From 'Rhymes for Annie Rose' by Shirley Hughes
We have had lots of fun with poems like Davy Davy Dumpling, African chants like Bala Pata Zum and Awa, and nonsense rhymes like Tamminy Mamminy Ma.    We have clapped and patted the rhythms of words and then tried the patterns on different percussion instruments.  We have used the word play to explore different rhythms and contrasts in tempo ie. fast and slow and dynamics ie. loud and soft.  

We have talked about how our voices are the first instrument we learn to use and how we all have one of these we can use to make music anywhere and anytime.  Singing as a group is fun and makes us feel good.

“songs are one of the glues of cohesive culture.  A room full of people that know the same songs not only make an important personal connection, but a vital cultural one as well.” 
(From ‘Play, Sing, and Dance’ by Doug Goodkin, p.31).

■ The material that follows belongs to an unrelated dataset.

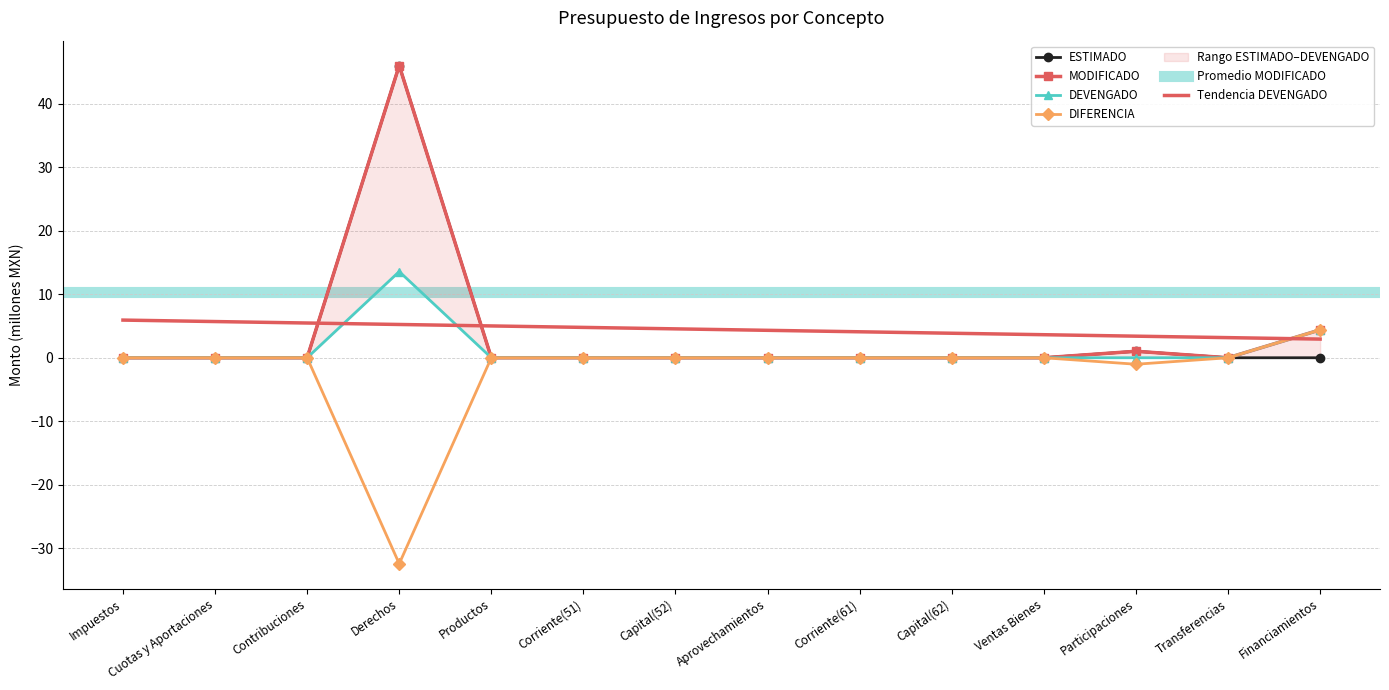

The DIFERENCIA series shows 0.0 at Cuotas y Aportaciones. True or false?

True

We have explored keeping the beat with our bodies and also with shakers, claves, and bucket drums.  Rooms E6 and E7 have posted some small videos of us keeping the beat in different ways.  http://learningine6.blogspot.co.nz/2014/02/e6-e7-music-with-mrs-gain.html
And you can also check out some lovely photos of D1 doing bucket drumming and using the tuned percussion in our Orff Orchestra too http://ehsd1.blogspot.co.nz/2014/03/music-time.html

In the last few weeks of the term we have also started getting to know the instruments in our Orff Orchestra.  We are very lucky at Eastern Hutt School to have the chance to play in an Orff Orchestra that has marimba, xylophones, metallaphones, glockenspiels, and even a contrabass C.  We have been learning about scales, the musical alphabet and how to find some of the different notes.  We have been learning how to hold our beaters and play the instruments with them.